**DATA RECORDS:**

- Opening Delimiter -

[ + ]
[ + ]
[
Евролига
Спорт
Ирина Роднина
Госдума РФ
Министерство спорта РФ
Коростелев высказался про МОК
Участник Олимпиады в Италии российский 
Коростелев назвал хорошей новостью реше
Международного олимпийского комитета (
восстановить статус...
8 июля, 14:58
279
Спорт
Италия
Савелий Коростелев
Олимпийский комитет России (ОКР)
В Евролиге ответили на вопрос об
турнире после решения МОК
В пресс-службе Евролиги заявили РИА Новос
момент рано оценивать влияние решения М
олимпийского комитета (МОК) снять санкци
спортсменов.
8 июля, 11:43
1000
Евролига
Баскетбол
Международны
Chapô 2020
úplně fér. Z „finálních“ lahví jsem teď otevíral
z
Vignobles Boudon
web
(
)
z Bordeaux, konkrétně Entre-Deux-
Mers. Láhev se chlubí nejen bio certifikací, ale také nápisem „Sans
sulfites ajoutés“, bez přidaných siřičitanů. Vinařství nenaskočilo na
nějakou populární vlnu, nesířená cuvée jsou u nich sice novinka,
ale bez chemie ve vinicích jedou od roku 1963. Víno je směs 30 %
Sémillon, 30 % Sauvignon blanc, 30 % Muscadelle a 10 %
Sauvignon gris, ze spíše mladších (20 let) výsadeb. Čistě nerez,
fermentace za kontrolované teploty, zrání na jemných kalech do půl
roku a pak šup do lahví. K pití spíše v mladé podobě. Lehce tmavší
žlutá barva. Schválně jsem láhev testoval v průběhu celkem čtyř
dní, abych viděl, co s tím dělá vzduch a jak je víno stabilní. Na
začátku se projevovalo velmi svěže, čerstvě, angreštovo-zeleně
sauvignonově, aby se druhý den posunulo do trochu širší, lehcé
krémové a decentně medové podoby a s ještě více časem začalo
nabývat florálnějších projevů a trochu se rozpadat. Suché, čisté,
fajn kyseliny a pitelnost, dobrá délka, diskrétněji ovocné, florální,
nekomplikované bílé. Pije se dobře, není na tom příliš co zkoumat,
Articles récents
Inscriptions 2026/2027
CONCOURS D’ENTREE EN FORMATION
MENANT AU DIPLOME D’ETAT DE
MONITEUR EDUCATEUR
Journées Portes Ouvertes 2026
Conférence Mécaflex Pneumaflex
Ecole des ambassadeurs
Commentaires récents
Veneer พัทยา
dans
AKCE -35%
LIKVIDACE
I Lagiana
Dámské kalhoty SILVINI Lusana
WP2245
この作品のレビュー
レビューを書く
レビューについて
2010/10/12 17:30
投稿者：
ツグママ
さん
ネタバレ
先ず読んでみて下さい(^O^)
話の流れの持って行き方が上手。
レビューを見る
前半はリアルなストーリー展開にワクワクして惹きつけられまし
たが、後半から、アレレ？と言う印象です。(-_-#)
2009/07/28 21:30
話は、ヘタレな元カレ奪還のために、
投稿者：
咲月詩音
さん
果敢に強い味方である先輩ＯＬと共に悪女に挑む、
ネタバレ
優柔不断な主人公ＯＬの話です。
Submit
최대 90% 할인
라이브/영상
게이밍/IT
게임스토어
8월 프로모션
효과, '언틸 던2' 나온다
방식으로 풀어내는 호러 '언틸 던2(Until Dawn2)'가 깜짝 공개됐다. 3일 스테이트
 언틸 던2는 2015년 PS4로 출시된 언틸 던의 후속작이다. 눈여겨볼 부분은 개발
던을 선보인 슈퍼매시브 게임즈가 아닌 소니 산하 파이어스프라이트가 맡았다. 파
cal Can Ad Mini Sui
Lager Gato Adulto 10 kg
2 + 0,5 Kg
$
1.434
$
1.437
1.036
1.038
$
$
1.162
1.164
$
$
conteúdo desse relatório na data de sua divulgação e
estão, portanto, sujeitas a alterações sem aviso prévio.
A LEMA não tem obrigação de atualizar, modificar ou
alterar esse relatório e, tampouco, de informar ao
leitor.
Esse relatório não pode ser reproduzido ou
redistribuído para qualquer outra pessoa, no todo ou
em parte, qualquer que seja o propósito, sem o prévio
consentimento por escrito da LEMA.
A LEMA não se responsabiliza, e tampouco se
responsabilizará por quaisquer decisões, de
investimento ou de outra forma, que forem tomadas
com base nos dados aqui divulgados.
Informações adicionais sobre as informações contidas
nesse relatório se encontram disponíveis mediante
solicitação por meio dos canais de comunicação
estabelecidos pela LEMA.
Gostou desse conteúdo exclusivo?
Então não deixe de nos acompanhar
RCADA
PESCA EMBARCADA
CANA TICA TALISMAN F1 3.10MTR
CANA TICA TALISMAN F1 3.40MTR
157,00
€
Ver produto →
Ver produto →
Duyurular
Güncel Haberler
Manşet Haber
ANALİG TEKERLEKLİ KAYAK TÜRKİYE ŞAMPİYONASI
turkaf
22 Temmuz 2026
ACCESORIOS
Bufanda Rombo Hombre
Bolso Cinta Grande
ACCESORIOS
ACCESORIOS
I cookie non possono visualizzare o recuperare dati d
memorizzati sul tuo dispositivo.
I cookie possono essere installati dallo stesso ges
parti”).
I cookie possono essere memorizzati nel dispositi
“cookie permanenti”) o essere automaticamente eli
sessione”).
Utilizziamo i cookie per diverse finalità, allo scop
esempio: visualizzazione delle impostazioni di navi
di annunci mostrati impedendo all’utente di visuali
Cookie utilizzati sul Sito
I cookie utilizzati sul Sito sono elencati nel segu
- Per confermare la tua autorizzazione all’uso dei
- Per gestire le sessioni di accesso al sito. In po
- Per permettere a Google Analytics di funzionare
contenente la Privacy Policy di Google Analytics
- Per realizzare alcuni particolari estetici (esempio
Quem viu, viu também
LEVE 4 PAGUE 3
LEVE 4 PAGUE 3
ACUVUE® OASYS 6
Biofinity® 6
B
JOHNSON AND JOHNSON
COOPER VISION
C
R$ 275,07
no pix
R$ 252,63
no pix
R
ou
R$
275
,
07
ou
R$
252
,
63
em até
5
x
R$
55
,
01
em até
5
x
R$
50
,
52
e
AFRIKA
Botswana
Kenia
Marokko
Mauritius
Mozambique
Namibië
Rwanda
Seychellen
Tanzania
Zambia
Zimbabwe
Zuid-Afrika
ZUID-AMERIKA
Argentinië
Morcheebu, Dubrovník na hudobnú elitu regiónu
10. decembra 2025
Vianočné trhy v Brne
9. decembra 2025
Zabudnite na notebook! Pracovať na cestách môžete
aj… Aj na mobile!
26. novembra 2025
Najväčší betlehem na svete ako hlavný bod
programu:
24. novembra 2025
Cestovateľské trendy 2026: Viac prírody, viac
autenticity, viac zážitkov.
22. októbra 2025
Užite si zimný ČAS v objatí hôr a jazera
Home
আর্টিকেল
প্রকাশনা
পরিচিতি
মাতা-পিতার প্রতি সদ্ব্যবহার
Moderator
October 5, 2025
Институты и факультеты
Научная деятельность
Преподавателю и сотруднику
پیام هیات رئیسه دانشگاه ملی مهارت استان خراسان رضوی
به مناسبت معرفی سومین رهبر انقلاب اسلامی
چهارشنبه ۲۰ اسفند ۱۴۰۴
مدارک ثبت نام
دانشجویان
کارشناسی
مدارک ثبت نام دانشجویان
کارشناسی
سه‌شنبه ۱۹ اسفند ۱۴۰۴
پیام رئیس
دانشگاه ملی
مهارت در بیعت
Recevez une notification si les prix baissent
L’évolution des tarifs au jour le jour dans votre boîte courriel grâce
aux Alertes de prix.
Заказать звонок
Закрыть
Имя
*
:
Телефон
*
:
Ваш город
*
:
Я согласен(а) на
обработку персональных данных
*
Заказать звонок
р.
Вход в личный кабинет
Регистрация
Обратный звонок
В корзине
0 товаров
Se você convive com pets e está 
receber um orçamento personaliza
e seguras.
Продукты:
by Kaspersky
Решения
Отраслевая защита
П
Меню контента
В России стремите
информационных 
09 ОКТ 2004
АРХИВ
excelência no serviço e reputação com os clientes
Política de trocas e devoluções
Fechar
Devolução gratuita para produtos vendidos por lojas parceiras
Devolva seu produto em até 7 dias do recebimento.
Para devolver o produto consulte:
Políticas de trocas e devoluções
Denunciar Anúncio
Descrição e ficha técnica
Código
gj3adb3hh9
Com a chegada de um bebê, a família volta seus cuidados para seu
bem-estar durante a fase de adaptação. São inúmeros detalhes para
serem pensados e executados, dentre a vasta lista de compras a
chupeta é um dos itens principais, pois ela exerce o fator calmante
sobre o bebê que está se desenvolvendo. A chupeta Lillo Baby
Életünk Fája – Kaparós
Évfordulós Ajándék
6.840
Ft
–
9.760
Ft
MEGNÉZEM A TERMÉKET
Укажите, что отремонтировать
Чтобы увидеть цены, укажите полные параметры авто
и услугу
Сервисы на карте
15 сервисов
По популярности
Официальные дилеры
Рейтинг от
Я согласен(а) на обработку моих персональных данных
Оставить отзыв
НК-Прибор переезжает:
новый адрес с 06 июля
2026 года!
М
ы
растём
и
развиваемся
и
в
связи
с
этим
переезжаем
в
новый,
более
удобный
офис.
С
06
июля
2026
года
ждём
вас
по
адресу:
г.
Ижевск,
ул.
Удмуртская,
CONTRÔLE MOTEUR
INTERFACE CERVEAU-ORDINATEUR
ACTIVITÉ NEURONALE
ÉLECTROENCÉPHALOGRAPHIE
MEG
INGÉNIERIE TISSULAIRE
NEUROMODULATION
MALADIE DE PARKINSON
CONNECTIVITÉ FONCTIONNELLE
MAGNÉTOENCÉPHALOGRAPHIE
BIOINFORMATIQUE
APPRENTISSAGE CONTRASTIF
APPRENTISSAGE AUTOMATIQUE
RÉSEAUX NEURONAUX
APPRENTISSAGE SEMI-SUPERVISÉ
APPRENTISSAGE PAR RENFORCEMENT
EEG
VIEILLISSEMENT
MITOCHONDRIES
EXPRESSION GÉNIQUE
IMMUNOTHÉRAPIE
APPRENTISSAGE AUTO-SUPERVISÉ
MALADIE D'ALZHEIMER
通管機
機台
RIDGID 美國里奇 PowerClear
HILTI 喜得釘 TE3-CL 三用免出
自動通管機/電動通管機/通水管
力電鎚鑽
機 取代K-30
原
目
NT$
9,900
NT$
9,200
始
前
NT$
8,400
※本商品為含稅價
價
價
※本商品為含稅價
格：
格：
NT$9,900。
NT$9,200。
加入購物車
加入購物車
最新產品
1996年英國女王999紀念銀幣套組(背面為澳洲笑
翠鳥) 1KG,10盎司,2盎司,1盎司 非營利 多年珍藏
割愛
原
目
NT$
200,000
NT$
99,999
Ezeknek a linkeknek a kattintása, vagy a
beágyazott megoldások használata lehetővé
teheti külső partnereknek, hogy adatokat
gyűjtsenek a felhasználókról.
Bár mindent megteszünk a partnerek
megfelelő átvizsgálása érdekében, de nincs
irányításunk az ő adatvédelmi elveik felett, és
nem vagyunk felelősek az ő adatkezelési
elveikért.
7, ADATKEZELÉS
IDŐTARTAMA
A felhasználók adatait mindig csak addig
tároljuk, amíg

- Closing Delimiter -

Give back precisely the lines above that start at the line containing "APPRENTISSAGE AUTOMATIQUE" and end at the line containing "beágyazott megoldások használata lehetővé", inclusive. No other lines belong in the output.

APPRENTISSAGE AUTOMATIQUE
RÉSEAUX NEURONAUX
APPRENTISSAGE SEMI-SUPERVISÉ
APPRENTISSAGE PAR RENFORCEMENT
EEG
VIEILLISSEMENT
MITOCHONDRIES
EXPRESSION GÉNIQUE
IMMUNOTHÉRAPIE
APPRENTISSAGE AUTO-SUPERVISÉ
MALADIE D'ALZHEIMER
通管機
機台
RIDGID 美國里奇 PowerClear
HILTI 喜得釘 TE3-CL 三用免出
自動通管機/電動通管機/通水管
力電鎚鑽
機 取代K-30
原
目
NT$
9,900
NT$
9,200
始
前
NT$
8,400
※本商品為含稅價
價
價
※本商品為含稅價
格：
格：
NT$9,900。
NT$9,200。
加入購物車
加入購物車
最新產品
1996年英國女王999紀念銀幣套組(背面為澳洲笑
翠鳥) 1KG,10盎司,2盎司,1盎司 非營利 多年珍藏
割愛
原
目
NT$
200,000
NT$
99,999
Ezeknek a linkeknek a kattintása, vagy a
beágyazott megoldások használata lehetővé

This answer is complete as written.